11230 – CARVED MAHOGANY GOTHIC REVIVAL SIDE TABLE BEARING A MOST UNUSUAL CARVED STATUARY MARBLE TOP

11230 A CARVED MAHOGANY GOTHIC REVIVAL SIDE TABLE BEARING A MOST UNUSUAL CARVED STATUARY MARBLE TOP English. First Half Of The Nineteenth Century. Measurements: Height: 34″(86.4 cm) Width: 48 1/2″ (123.2 cm) Depth: 22″ (55.9 cm).



Research
Of mahogany and statuary marble. The repaired serpentine shaped marble top set with three relief carved satyr mask to the lobed front corners and center. The frieze of conforming shape is carved with repeating low relief gothic arcaded motifs. The bow-fronted forward legs are carved with conforming arches with chamfered inner edge. The rear legs of plain square form.

Marks:
Very old chalk inscription to inner rear rail:
Weekes

Provenance:
Old Maryland Collection.

The present table is an example of the reinterpretation of medieval Gothic architecture that began in England circa 1740, and remained popular among connoisseurs and aesthetes of the late eighteenth and early nineteenth centuries. Early manifestations were purely decorative and often blended with exotic elements, while 19th century designs tended to be more scholarly in nature. On the present table, the gothic motif is executed with aesthetic simplicity in its frieze and bow-fronted forward legs, embellished with a solid carved gothic arcaded motif resembling trefoil lancet arches, such as those found in the stained glass windows of the York Minster Chapter House (figure 1).

Most unusually, the marble top, which follows the undulating curvature of the frieze, is most unusually, carved at the center and front corners with representations of the ‘Green Man,’ with leaves as eyebrows and roots growing under the chin and on the forehead. These masks, which had origins in the classical world, were known in Medieval times as babewyn, ugly or demonic beings often carved in stone and found in churches. The fashion for architectural grotesques was present throughout Europe from the Renaissance through to the revival styles of the 18th and 19th century. A group of 18th century French drawings based on metalwork designs for satyr’s heads dating from 1679, today in the Victoria and Albert museum, share the whimsical facial features with those carved on the present table (figure 2).

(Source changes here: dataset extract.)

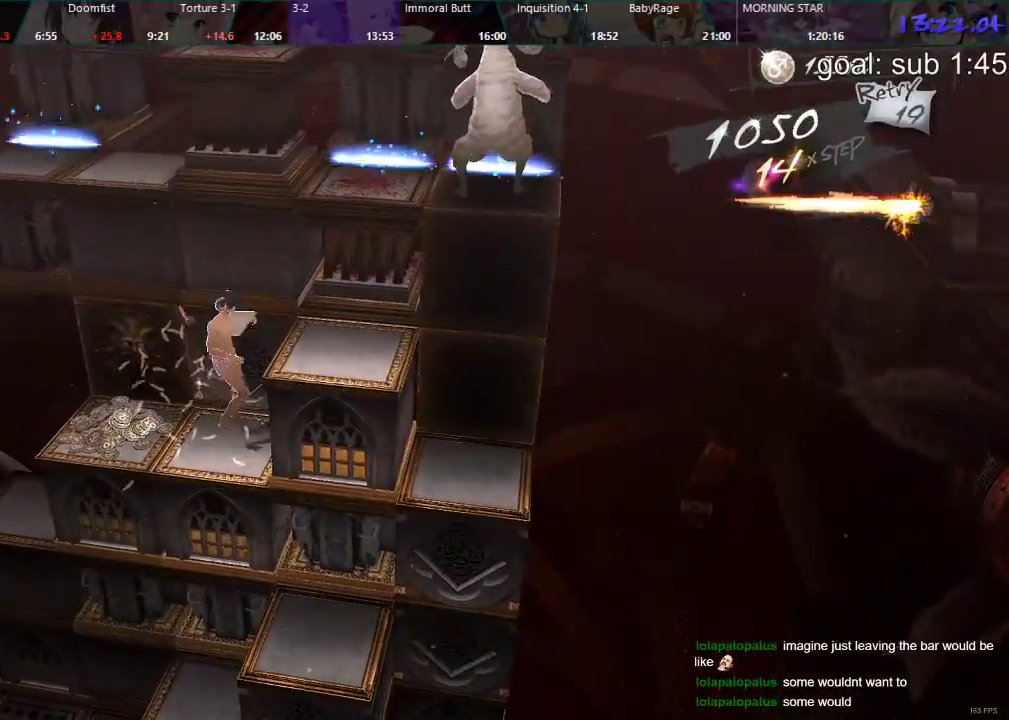
{"buttons": ["DPAD_DOWN"], "left_stick": "center", "right_stick": "center", "events": [[83, "DPAD_LEFT", "up"], [183, "DPAD_DOWN", "down"]]}
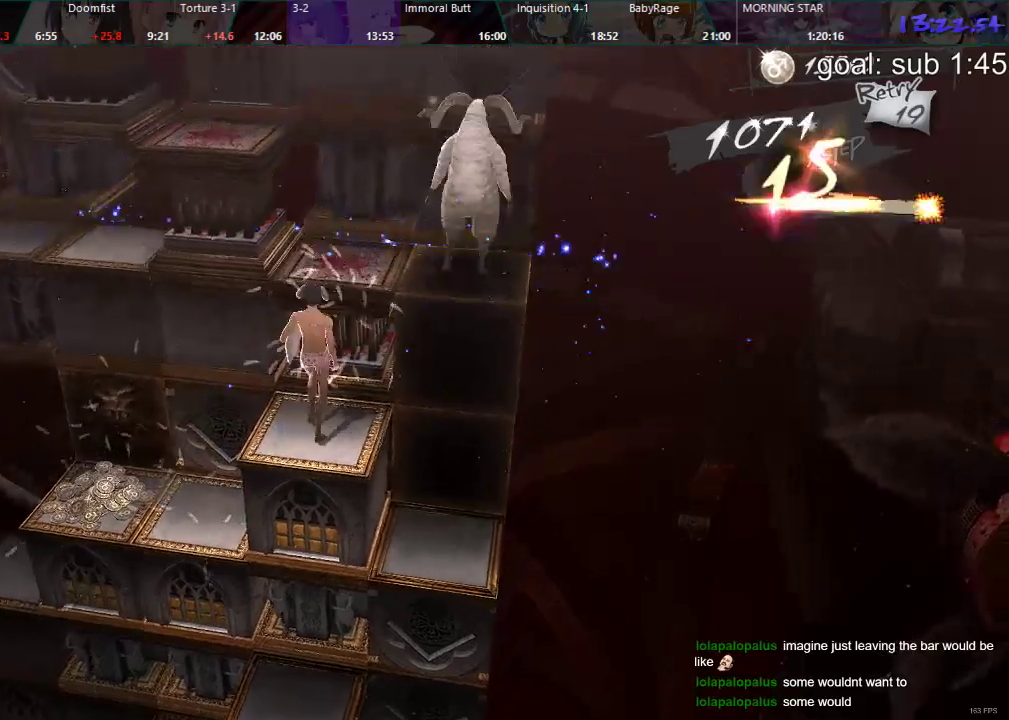
{"buttons": ["DPAD_RIGHT"], "left_stick": "center", "right_stick": "center", "events": [[300, "DPAD_DOWN", "up"], [383, "DPAD_RIGHT", "down"]]}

The only other known examples to bear such marble tops carved with masks is a pair of tables belonging to the collection of the Lady Lever Art Gallery (Nos. LL4319, LL4320) (figure 3),which are closely related to the present piece. These, too, have an undulating frieze with arcaded low relief, legs (of hexagonal form in this instance) decorated with carved Chinese latticework connected by openwork brackets, and Convent-Siena marble tops which follow the curves of the table. That pair had been sold at Christie’s, Manson & Woods on 6 July 1916 in a sale containing the property of Mrs K.H. Gosling, the late Rt. Hon Sir John Eldon Gorst, the late Lieut-Colonel the Rt. Hon Sir William Carington G.C.V.O, K.C.B. and others. The tables are mentioned on page 21 of the catalogue, as item 130, and appear to have sold for 350 guineas. Lord Leverhulme purchased the tables subsequently from the dealer D.L. Isaacs on 18th July 1916, for what appears to be £374 and 17 shillings. The Leverhulme tables are described by Percy Macquoid in English Furniture Tapestry and Needlework of the XVIth- XIXth centuries, with examples of other styles. A record of the collection in the Lady Lever Art Gallery, Port Sunlight, formed by the first Viscount Leverhulme (Batsford, 1928), who notes that the “corners and center are carved with satyr-masks, a very unusual and rare feature on these tops.”1

Footnotes:

  1. Macquoid, Percy. English Furniture Tapestry and Needlework of the XVIth- XIXth centuries, with examples of other styles. A record of the collection in the Lady Lever Art Gallery, Port Sunlight, formed by the first Viscount Leverhulme. Batsford, 1928, p.65, no.234.